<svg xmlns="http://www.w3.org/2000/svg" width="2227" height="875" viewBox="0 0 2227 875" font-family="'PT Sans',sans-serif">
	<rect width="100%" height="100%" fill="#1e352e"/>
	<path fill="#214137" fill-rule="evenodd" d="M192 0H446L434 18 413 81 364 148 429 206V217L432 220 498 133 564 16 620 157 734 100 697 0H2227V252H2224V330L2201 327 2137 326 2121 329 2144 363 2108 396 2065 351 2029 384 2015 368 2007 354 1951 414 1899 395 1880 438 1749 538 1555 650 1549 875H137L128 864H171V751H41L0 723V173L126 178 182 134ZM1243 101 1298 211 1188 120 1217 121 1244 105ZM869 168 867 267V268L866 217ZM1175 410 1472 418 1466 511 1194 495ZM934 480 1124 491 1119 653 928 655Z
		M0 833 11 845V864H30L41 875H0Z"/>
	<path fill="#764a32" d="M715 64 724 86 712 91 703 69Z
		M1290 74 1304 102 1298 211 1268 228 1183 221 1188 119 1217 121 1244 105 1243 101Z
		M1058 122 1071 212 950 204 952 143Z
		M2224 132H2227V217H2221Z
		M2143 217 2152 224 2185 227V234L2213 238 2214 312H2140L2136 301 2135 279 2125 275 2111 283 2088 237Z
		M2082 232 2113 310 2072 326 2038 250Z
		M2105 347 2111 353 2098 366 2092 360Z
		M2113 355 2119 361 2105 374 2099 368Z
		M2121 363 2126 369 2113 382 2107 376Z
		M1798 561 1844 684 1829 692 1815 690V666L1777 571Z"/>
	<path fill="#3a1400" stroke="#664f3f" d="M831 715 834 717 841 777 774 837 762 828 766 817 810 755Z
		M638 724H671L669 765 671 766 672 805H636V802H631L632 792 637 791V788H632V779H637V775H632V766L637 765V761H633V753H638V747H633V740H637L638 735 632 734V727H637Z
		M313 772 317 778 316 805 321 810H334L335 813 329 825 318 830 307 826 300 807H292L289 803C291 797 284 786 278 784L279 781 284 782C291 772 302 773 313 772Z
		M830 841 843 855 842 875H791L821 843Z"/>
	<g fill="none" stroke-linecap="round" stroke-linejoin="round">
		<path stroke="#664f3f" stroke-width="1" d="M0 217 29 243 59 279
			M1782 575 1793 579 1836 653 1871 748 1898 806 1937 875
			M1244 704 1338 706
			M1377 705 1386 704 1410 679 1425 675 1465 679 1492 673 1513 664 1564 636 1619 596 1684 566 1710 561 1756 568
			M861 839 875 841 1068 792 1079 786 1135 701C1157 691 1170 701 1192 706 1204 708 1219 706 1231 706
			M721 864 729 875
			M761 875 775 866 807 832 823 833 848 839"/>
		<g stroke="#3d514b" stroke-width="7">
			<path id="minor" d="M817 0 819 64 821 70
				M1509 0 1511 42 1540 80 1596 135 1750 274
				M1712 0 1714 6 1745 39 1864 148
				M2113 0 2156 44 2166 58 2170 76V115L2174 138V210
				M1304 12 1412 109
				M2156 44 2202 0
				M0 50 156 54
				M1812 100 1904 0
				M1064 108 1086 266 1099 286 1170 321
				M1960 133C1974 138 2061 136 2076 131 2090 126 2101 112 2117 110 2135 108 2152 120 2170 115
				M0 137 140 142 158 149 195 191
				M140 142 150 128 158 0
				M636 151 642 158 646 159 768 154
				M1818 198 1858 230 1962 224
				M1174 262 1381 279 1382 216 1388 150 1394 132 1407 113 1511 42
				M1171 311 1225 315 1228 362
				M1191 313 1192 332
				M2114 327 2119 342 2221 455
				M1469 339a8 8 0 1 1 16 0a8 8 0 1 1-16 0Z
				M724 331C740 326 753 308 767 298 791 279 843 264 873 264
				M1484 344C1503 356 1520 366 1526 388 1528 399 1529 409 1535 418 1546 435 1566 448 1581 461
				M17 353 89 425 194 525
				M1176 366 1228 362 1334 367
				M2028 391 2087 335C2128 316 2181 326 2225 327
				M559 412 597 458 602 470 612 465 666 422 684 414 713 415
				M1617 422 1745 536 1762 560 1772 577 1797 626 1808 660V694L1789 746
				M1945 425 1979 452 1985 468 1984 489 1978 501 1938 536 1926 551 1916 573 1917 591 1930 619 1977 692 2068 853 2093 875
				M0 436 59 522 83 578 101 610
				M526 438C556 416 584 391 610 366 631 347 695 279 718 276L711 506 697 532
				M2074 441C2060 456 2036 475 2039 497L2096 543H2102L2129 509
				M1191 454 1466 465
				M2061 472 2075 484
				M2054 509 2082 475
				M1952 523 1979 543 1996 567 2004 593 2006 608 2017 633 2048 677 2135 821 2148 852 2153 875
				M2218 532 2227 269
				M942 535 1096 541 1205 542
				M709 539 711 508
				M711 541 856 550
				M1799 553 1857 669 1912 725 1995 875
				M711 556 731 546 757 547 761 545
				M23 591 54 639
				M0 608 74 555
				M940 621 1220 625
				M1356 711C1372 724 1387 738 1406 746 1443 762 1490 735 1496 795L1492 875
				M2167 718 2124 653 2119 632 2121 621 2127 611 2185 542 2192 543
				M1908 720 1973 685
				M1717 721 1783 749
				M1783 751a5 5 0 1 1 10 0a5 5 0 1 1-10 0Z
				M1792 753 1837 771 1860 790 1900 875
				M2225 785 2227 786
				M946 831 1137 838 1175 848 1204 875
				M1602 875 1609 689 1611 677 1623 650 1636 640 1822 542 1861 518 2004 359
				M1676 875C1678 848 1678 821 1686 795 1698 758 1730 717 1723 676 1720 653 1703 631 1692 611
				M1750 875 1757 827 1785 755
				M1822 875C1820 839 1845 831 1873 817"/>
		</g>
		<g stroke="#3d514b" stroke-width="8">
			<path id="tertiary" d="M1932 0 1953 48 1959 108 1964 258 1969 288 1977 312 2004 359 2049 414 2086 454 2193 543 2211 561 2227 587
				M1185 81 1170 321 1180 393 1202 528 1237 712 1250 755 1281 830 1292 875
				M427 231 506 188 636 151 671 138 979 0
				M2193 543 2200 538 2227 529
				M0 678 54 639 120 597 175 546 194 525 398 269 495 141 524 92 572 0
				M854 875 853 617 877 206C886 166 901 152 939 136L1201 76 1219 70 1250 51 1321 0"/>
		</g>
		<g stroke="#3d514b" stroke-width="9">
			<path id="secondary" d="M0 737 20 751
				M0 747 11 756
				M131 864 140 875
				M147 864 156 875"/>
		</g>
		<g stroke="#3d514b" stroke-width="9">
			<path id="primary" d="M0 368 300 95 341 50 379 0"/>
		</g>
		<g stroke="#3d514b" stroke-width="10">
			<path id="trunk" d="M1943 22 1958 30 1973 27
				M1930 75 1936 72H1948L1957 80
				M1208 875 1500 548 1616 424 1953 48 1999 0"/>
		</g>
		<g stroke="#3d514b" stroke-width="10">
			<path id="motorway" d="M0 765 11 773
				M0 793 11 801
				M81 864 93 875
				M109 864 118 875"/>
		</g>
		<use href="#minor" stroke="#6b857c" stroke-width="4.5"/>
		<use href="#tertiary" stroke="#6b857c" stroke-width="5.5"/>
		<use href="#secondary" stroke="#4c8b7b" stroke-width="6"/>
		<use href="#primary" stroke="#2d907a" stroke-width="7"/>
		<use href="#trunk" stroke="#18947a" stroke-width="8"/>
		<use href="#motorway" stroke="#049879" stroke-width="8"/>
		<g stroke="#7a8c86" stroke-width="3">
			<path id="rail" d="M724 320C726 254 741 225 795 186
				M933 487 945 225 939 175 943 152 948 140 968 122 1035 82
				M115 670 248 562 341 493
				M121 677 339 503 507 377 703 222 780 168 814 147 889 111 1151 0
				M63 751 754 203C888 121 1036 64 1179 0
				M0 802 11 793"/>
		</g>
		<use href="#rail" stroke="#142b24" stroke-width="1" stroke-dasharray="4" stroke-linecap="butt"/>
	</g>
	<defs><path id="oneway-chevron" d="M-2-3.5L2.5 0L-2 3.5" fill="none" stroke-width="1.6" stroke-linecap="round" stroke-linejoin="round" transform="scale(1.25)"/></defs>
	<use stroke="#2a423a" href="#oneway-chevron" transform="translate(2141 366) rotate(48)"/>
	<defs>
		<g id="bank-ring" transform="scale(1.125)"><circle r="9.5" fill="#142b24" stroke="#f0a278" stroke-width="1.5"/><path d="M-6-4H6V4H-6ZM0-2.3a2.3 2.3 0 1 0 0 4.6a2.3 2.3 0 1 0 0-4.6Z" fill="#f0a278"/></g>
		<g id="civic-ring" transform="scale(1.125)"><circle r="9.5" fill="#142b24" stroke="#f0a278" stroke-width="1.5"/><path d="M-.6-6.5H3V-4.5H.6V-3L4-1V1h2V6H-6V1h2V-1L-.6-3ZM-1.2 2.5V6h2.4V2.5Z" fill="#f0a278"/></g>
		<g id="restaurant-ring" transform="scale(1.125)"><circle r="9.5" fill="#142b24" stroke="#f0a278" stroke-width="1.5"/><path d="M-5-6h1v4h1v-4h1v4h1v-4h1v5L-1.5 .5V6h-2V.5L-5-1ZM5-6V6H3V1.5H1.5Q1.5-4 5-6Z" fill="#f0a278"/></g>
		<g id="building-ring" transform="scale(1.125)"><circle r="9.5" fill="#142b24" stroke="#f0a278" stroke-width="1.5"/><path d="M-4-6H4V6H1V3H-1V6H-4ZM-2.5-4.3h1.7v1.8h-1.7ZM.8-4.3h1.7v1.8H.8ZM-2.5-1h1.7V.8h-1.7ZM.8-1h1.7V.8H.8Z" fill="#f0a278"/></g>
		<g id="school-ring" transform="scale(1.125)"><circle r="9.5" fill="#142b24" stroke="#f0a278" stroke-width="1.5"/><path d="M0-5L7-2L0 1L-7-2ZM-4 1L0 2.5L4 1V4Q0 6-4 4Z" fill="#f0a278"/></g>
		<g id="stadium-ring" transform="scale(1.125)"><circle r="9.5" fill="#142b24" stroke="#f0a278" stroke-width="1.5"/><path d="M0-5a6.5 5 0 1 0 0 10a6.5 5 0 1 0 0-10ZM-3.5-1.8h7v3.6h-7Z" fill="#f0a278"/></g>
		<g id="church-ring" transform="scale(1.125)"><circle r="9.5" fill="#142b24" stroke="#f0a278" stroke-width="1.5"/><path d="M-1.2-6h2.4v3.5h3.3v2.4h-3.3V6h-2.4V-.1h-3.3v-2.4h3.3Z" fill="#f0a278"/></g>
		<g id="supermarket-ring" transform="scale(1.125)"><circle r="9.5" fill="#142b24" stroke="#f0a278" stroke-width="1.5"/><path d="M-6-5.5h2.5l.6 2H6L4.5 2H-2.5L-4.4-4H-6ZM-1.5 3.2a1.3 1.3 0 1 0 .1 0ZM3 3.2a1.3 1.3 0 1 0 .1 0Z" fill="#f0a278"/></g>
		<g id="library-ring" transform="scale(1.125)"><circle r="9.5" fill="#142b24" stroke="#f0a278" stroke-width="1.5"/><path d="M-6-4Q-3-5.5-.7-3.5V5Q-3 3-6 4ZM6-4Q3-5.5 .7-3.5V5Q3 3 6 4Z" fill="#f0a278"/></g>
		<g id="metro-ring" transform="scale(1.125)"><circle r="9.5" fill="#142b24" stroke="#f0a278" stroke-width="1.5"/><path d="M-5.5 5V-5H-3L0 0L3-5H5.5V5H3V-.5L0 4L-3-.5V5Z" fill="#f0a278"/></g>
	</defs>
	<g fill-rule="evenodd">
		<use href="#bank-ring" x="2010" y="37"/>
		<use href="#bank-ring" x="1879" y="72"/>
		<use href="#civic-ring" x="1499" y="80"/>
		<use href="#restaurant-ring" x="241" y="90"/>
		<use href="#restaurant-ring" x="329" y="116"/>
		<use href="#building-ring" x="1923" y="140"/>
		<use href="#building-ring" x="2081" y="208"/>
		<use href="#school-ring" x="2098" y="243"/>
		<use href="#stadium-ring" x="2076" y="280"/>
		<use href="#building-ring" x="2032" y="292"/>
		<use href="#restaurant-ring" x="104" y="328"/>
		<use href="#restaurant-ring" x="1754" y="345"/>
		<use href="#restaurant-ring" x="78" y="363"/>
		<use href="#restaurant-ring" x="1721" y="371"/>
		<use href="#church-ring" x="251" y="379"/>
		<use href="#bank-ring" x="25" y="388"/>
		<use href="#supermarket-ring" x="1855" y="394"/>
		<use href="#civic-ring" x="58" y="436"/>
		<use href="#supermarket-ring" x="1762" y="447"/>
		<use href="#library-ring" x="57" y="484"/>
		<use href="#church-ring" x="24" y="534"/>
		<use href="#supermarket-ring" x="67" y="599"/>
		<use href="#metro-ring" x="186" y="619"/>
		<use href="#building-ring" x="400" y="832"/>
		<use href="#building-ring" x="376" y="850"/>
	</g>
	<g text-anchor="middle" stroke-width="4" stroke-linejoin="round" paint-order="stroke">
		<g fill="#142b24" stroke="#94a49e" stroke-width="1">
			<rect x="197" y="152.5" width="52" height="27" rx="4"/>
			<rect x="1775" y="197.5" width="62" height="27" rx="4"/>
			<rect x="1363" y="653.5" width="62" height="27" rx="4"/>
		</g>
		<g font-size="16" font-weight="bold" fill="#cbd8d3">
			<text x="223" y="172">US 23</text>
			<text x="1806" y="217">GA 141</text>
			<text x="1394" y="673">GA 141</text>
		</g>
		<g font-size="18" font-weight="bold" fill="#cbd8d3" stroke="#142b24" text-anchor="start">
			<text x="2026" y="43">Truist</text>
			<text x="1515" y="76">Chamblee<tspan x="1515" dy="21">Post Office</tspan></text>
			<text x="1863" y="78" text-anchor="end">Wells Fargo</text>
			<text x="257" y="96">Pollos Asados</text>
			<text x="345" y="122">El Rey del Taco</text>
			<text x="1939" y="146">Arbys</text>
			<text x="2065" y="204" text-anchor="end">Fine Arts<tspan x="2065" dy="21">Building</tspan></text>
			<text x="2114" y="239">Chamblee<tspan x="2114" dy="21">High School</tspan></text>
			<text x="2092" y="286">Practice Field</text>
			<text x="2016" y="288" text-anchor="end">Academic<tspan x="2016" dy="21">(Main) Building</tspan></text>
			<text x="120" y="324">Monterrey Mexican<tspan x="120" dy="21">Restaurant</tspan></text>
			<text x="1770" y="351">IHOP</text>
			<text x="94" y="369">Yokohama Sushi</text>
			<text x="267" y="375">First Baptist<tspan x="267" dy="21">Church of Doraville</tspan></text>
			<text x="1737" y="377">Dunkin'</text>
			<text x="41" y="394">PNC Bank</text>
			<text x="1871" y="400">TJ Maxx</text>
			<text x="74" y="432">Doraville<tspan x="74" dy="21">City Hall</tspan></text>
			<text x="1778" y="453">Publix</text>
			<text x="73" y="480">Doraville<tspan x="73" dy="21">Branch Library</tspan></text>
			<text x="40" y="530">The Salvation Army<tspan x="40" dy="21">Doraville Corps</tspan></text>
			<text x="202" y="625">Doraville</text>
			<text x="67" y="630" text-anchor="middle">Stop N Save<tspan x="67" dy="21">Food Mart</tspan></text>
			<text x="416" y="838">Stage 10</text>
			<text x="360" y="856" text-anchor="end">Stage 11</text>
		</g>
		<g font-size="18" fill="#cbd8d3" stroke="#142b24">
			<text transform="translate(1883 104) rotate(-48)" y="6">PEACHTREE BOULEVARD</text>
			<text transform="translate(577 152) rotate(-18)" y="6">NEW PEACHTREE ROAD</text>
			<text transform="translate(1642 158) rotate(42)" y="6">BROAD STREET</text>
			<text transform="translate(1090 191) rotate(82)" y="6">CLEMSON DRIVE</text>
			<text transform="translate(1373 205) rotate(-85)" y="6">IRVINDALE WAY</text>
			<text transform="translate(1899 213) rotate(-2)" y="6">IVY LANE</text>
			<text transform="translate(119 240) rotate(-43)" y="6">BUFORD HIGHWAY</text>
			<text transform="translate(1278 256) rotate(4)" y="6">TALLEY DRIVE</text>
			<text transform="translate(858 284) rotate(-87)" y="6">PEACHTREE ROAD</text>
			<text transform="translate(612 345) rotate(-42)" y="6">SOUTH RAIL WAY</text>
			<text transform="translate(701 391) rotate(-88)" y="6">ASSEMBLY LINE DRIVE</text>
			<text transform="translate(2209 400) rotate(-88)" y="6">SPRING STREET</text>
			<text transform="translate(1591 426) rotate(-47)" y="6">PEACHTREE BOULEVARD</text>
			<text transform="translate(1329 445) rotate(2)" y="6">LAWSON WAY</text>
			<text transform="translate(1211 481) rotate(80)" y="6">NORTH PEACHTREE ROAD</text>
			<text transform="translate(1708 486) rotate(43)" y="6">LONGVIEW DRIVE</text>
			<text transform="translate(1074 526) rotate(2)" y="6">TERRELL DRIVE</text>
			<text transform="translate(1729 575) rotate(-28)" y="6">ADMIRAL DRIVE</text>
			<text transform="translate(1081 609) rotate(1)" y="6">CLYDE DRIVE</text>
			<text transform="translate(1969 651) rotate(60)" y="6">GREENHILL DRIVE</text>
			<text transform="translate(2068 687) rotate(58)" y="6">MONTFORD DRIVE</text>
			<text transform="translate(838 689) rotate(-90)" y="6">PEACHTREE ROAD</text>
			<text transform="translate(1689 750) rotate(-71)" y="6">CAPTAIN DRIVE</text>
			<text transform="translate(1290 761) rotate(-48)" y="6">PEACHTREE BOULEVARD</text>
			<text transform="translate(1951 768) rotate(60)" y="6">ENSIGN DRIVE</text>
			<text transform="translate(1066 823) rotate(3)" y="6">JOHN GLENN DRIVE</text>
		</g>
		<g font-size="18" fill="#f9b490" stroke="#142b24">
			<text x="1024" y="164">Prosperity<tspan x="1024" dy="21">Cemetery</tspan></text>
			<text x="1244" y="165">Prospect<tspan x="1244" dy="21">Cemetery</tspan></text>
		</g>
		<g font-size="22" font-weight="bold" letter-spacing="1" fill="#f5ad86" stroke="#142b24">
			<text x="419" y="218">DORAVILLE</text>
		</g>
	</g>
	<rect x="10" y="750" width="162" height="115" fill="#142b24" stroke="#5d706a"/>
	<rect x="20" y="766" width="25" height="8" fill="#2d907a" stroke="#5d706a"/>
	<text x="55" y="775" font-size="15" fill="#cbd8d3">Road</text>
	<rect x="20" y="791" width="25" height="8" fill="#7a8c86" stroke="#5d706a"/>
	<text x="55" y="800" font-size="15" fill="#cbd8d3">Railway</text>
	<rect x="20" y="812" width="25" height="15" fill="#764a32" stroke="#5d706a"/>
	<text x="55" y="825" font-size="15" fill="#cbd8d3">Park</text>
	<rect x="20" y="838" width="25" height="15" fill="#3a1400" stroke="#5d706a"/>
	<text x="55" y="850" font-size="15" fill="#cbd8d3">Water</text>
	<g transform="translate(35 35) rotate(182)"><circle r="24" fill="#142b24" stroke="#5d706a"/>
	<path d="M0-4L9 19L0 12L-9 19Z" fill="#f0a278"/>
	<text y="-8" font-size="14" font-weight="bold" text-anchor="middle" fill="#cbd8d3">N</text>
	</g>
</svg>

-.-.-

## WHAT YOU NEED TO DO
Find the line with "M2143 217 2152" in the material above. Reproduce it and each line after it up to and including the line with "M721 864 729 875".

## OUTPUT
		M2143 217 2152 224 2185 227V234L2213 238 2214 312H2140L2136 301 2135 279 2125 275 2111 283 2088 237Z
		M2082 232 2113 310 2072 326 2038 250Z
		M2105 347 2111 353 2098 366 2092 360Z
		M2113 355 2119 361 2105 374 2099 368Z
		M2121 363 2126 369 2113 382 2107 376Z
		M1798 561 1844 684 1829 692 1815 690V666L1777 571Z"/>
	<path fill="#3a1400" stroke="#664f3f" d="M831 715 834 717 841 777 774 837 762 828 766 817 810 755Z
		M638 724H671L669 765 671 766 672 805H636V802H631L632 792 637 791V788H632V779H637V775H632V766L637 765V761H633V753H638V747H633V740H637L638 735 632 734V727H637Z
		M313 772 317 778 316 805 321 810H334L335 813 329 825 318 830 307 826 300 807H292L289 803C291 797 284 786 278 784L279 781 284 782C291 772 302 773 313 772Z
		M830 841 843 855 842 875H791L821 843Z"/>
	<g fill="none" stroke-linecap="round" stroke-linejoin="round">
		<path stroke="#664f3f" stroke-width="1" d="M0 217 29 243 59 279
			M1782 575 1793 579 1836 653 1871 748 1898 806 1937 875
			M1244 704 1338 706
			M1377 705 1386 704 1410 679 1425 675 1465 679 1492 673 1513 664 1564 636 1619 596 1684 566 1710 561 1756 568
			M861 839 875 841 1068 792 1079 786 1135 701C1157 691 1170 701 1192 706 1204 708 1219 706 1231 706
			M721 864 729 875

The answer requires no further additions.